**WHAT YOU NEED TO DO**:
Look below for the line holding "camera: 30 degrees right, 5 degrees up" and the line holding "kettle [509,82,536,108] ->". Repeat those two and everything between, exactly.

**RECORDS FOR PROCESSING**:
-*-
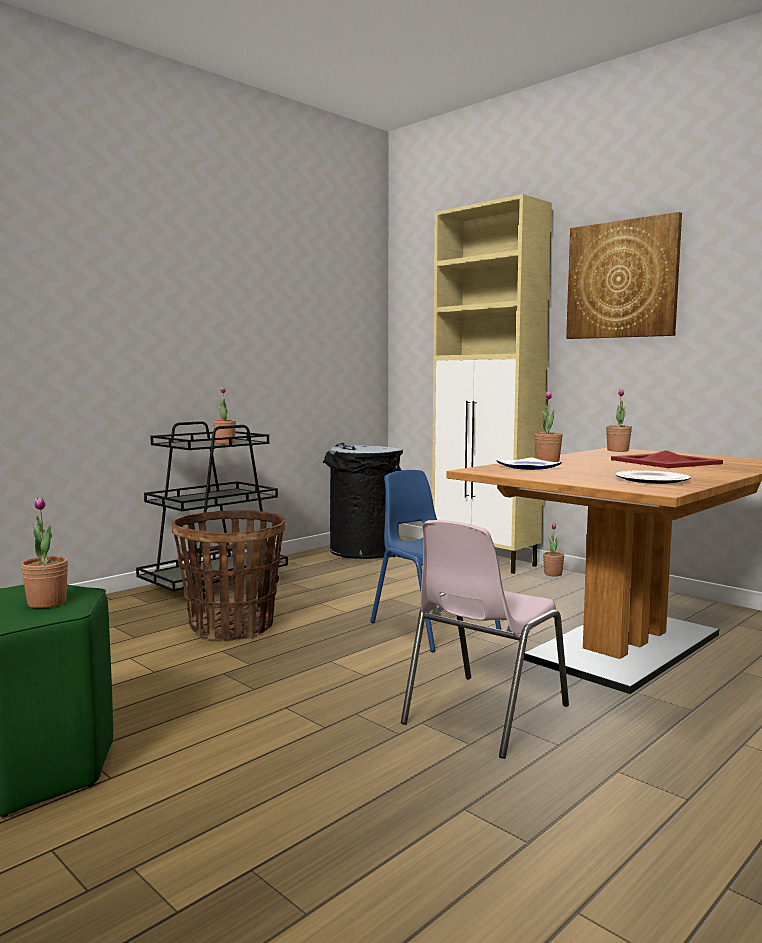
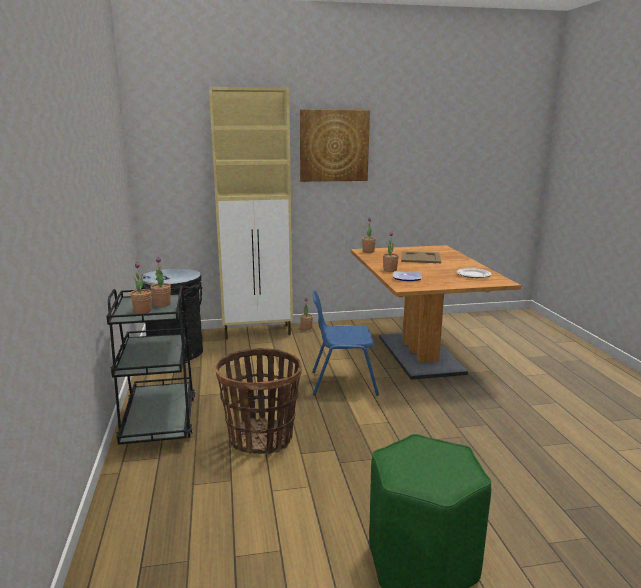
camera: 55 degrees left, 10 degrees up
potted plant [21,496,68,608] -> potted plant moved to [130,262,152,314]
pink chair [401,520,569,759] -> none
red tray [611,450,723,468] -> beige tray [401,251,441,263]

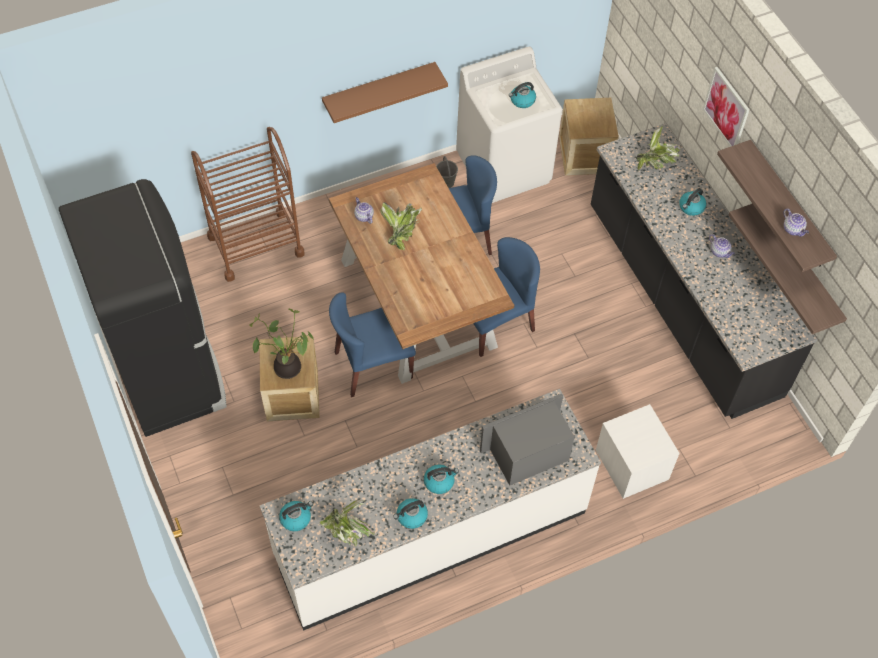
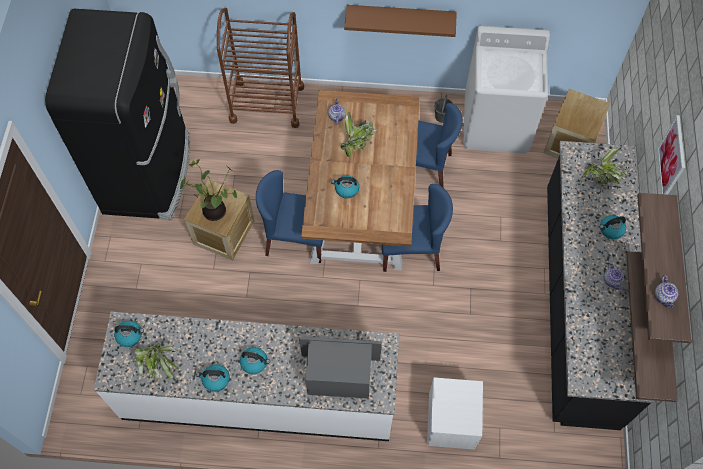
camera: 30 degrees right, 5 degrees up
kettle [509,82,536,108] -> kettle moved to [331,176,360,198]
-*-
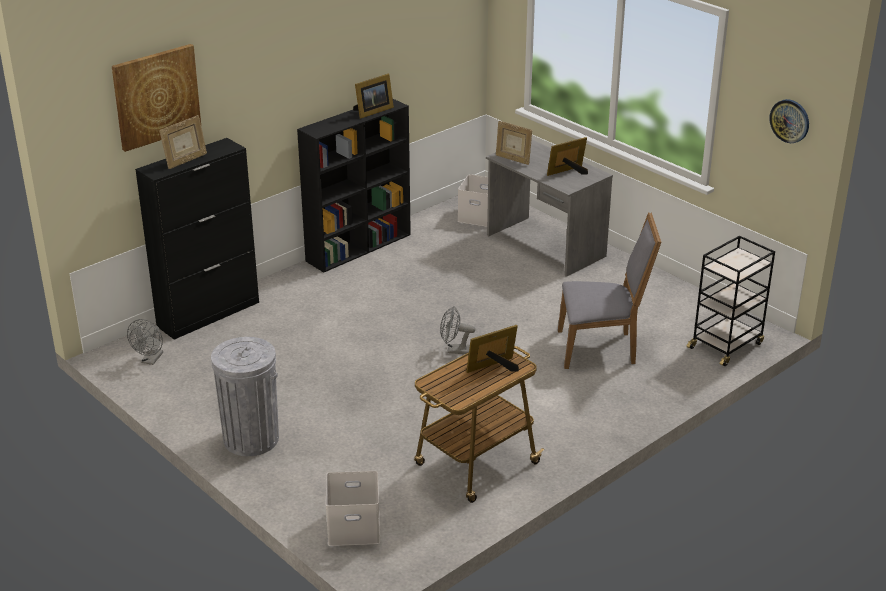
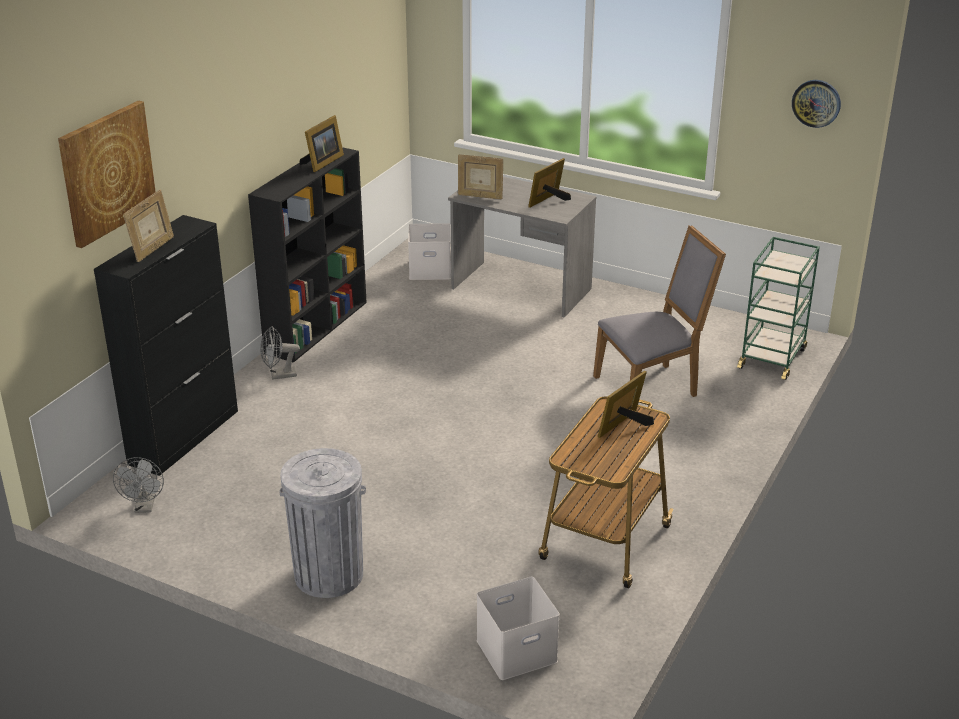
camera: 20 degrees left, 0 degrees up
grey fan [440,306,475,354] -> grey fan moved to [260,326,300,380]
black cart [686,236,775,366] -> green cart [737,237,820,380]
-*-
**SOLUTION FOR THIS EXERCISE**:
camera: 30 degrees right, 5 degrees up
kettle [509,82,536,108] -> kettle moved to [331,176,360,198]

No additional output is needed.